Learn CPR, save a life

ADMINISTERING Cardiopulmonary Resuscitation (CPR) to someone who is experiencing sudden cardiac arrest gives a four-minute window to allow advanced care to reach the patient, according to the Heart Foundation of Jamaica’s (HFJ) Director of Emergency Cardiac Care (ECC) Dr Hugh Mark Wong.

Speaking this week against the background of the observation of CPR Week – August 22 to 28 – under the theme ‘Let’s Push Start the Heart: Give CPR’, Dr Wong, who is also head of the Accident and Emergency Department at the Kingston Public Hospital, said there is enough oxygen within the tissues of the essential organs to maintain the function of these organs for a short time.

“The organs will maintain oxygenation to a point. This diminishes with time, and for every minute that passes without CPR or defibrillation, the survival rate drops by 10 per cent. If you don’t have CPR within the first four minutes, the chance of survival drops rapidly,” he said. He added that after four minutes the likelihood of brain damage increases and after 10 minutes the survival rate is almost zero.

Dr Wong stated that administering CPR using chest compressions can buy some time until more experienced personnel or advanced care in the form of a device used by the rescuer to separate the breaths arrives. “You don’t need any additional tools,” the ECC director emphasised, “your hand and your brain and the willingness to do so, and that is CPR.”

Dr Wong encouraged Jamaicans to contact the HFJ and sign up for the CPR courses that are offered.

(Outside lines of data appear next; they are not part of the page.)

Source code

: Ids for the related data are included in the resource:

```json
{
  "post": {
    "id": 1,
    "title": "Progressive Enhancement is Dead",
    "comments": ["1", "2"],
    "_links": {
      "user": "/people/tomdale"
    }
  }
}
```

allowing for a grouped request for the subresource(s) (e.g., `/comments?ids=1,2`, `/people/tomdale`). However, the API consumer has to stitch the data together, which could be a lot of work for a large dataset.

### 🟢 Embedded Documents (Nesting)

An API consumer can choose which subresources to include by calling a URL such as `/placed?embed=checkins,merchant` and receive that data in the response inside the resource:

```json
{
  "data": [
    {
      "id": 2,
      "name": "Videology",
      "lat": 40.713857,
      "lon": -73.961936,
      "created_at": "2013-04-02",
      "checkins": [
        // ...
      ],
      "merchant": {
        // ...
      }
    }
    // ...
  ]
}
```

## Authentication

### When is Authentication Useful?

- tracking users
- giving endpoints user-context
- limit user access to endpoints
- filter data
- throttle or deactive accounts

He also highlighted the upcoming Friends and Family CPR Day, which will take place today, August 27, at 9:00 am.

“I encourage everybody to come out and learn CPR. The course is three hours and will be taught by our in-house CPR team. This course does not require that you pass an exam. It is strictly skills-based and is easy to learn,” he contended.

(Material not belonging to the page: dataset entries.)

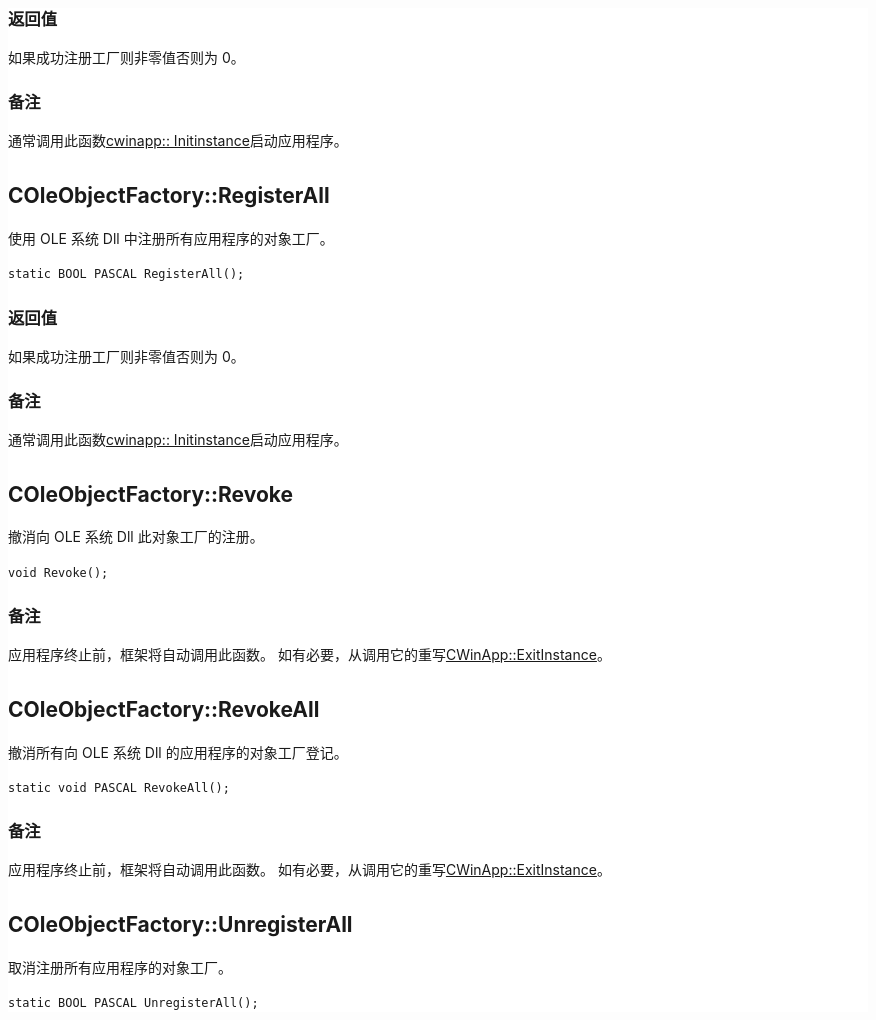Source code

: ### <a name="return-value"></a>返回值  
 如果成功注册工厂则非零值否则为 0。  
  
### <a name="remarks"></a>备注  
 通常调用此函数[cwinapp:: Initinstance](../../mfc/reference/cwinapp-class.md#initinstance)启动应用程序。  
  
##  <a name="registerall"></a>COleObjectFactory::RegisterAll  
 使用 OLE 系统 Dll 中注册所有应用程序的对象工厂。  
  
```  
static BOOL PASCAL RegisterAll();
```  
  
### <a name="return-value"></a>返回值  
 如果成功注册工厂则非零值否则为 0。  
  
### <a name="remarks"></a>备注  
 通常调用此函数[cwinapp:: Initinstance](../../mfc/reference/cwinapp-class.md#initinstance)启动应用程序。  
  
##  <a name="revoke"></a>COleObjectFactory::Revoke  
 撤消向 OLE 系统 Dll 此对象工厂的注册。  
  
```  
void Revoke();
```  
  
### <a name="remarks"></a>备注  
 应用程序终止前，框架将自动调用此函数。 如有必要，从调用它的重写[CWinApp::ExitInstance](../../mfc/reference/cwinapp-class.md#exitinstance)。  
  
##  <a name="revokeall"></a>COleObjectFactory::RevokeAll  
 撤消所有向 OLE 系统 Dll 的应用程序的对象工厂登记。  
  
```  
static void PASCAL RevokeAll();
```  
  
### <a name="remarks"></a>备注  
 应用程序终止前，框架将自动调用此函数。 如有必要，从调用它的重写[CWinApp::ExitInstance](../../mfc/reference/cwinapp-class.md#exitinstance)。  
  
##  <a name="unregisterall"></a>COleObjectFactory::UnregisterAll  
 取消注册所有应用程序的对象工厂。  
  
```  
static BOOL PASCAL UnregisterAll();
```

The ECC director said the life you save would most likely be a co-worker, a family member, or a friend, and this is because more time is spent with these people.

“You learn where to position your hands, you learn to recognise unresponsiveness, how far you compress, how fast you compress, and when to release,” Dr Wong indicated, adding that people are taught during the training that mouth-to-mouth resuscitation is not necessary.

“We do mouth-to-mouth if it’s a close relative or somebody you trust, but there are other techniques, especially in the COVID-19 era, where you are encouraged to do chest compressions-only CPR,” he noted. The important thing with CPR, he said, is that individuals should learn to do it properly.

“CPR that is not done properly is often to the detriment of the patient. You may not have been doing the chest compressions deep enough or you may not be giving the breaths adequately and you end up having a half-resuscitated person, meaning, they have the heart function back but the brain is gone,” the ECC director further explained.

“So we teach how to do it properly because its best that CPR is taught properly, learnt properly, and done properly to the benefit of th0e patients that we aim to rescue,” Dr Wong added.